Transcribe exactly the span of lines that begins the records and ends with the line holding "<p>Creates the stream.", both boundary lines included.

(Stored items)
———

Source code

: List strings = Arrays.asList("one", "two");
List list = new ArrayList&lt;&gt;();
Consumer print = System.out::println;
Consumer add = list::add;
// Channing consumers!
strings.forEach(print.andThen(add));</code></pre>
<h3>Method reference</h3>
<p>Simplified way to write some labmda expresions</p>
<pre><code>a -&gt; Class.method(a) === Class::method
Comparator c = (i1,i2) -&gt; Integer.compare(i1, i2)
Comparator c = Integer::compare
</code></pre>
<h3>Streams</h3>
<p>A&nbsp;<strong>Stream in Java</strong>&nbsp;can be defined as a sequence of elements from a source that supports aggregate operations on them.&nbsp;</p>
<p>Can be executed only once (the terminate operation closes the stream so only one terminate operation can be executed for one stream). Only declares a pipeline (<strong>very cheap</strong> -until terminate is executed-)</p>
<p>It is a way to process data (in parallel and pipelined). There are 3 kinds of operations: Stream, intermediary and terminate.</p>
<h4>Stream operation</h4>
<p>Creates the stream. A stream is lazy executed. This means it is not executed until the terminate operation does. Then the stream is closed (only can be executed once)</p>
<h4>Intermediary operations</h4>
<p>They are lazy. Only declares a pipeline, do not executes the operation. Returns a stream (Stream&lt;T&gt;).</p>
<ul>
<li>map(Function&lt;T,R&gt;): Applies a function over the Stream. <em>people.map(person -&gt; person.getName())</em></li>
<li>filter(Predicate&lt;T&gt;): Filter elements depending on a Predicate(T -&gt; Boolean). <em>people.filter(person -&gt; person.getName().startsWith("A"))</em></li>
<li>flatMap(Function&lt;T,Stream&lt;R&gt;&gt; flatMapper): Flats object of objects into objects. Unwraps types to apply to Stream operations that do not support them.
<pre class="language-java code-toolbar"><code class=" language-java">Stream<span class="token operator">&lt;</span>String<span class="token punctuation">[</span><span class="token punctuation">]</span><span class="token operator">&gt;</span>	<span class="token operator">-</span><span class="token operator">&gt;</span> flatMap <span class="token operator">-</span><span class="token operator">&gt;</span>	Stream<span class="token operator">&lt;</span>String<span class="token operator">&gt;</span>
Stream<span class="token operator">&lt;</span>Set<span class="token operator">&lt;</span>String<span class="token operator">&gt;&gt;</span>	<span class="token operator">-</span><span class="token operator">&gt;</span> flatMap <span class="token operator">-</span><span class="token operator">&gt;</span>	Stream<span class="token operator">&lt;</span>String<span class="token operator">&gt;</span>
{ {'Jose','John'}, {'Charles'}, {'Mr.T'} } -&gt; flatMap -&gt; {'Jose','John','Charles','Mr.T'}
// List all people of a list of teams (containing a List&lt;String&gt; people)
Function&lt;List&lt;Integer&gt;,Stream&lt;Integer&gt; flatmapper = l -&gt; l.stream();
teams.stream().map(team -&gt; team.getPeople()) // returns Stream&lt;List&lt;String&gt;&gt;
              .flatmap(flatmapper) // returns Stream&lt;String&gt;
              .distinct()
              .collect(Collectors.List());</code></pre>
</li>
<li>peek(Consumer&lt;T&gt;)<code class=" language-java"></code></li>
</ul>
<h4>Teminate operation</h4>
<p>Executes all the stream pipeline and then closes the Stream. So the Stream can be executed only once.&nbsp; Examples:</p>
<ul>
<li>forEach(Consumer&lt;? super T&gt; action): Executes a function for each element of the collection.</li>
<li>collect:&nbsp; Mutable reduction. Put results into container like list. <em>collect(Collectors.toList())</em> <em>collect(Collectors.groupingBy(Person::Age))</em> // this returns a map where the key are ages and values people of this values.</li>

———

**THE COMPLETED TASK:**
Source code

: List strings = Arrays.asList("one", "two");
List list = new ArrayList&lt;&gt;();
Consumer print = System.out::println;
Consumer add = list::add;
// Channing consumers!
strings.forEach(print.andThen(add));</code></pre>
<h3>Method reference</h3>
<p>Simplified way to write some labmda expresions</p>
<pre><code>a -&gt; Class.method(a) === Class::method
Comparator c = (i1,i2) -&gt; Integer.compare(i1, i2)
Comparator c = Integer::compare
</code></pre>
<h3>Streams</h3>
<p>A&nbsp;<strong>Stream in Java</strong>&nbsp;can be defined as a sequence of elements from a source that supports aggregate operations on them.&nbsp;</p>
<p>Can be executed only once (the terminate operation closes the stream so only one terminate operation can be executed for one stream). Only declares a pipeline (<strong>very cheap</strong> -until terminate is executed-)</p>
<p>It is a way to process data (in parallel and pipelined). There are 3 kinds of operations: Stream, intermediary and terminate.</p>
<h4>Stream operation</h4>
<p>Creates the stream. A stream is lazy executed. This means it is not executed until the terminate operation does. Then the stream is closed (only can be executed once)</p>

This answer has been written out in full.